To get the most out of your training, understanding how your cycle affects your body is just the start. Here’s how to level up:

  • Track Your Cycle: Leverage the Alter wearable to monitor patterns and anticipate energy shifts.

  • Listen to Your Body: Adapt sessions based on real-time data like sleep, HRV, and mood.

  • Support Recovery in the Luteal Phase: Metabolic demands are higher, so recovery may take longer. This is an ideal time to personalize training and recovery.

  • Mind Your Mindset: PMS can affect motivation—hybrid sessions (e.g., 20 min strength + 10 min yoga) can support consistency without burnout.

Patterns, Not Problems

If you notice consistent changes in HRV, sleep, or energy throughout your cycle, that’s not a setback—it’s a pattern.

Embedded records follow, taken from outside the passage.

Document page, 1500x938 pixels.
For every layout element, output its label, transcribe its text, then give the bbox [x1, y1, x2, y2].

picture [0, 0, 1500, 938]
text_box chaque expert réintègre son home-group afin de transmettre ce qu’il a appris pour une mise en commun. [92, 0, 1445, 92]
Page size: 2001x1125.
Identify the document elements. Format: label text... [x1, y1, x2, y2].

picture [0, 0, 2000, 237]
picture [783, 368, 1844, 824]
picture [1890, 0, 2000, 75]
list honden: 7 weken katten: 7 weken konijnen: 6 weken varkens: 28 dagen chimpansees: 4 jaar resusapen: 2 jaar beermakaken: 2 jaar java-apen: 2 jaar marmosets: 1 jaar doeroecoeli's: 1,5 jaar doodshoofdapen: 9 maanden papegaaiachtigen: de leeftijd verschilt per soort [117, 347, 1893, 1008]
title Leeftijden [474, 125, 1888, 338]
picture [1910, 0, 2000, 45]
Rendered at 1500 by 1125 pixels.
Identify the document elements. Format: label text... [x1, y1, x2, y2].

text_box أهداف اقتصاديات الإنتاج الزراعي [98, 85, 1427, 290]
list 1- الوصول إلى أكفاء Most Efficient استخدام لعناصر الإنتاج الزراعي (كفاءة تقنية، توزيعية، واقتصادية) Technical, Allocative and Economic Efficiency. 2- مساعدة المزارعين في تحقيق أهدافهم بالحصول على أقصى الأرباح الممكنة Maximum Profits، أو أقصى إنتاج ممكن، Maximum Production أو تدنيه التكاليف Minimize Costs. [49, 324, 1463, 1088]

Tracking these fluctuations alongside your cycle helps you anticipate your best training windows and dial back when your body needs support. That level of awareness builds consistency and confidence over time.

Progress Without Guesswork

The biggest myth in training? That you should feel the same every day. That’s just not realistic, especially for anyone with a menstrual cycle. Hormonal fluctuations impact recovery, cravings, focus, mood, and performance.

By syncing your training with your biometrics and cycle, you remove the guesswork. You stop forcing intensity and start building rhythm—one that’s aligned with your body’s needs and your long-term goals.

Built to Work With You

At Alter, we’ve built our entire system to support this approach. Your biometrics aren’t just numbers—they’re signals. Your session recommendations aren’t just workouts—they’re aligned with where your body is today. And your results aren’t just possible—they’re sustainable.

You don’t need to train through burnout or guess your way to progress. You need real data, flexible programming, and a system that evolves with you.

That’s not just personalization—it’s performance with purpose.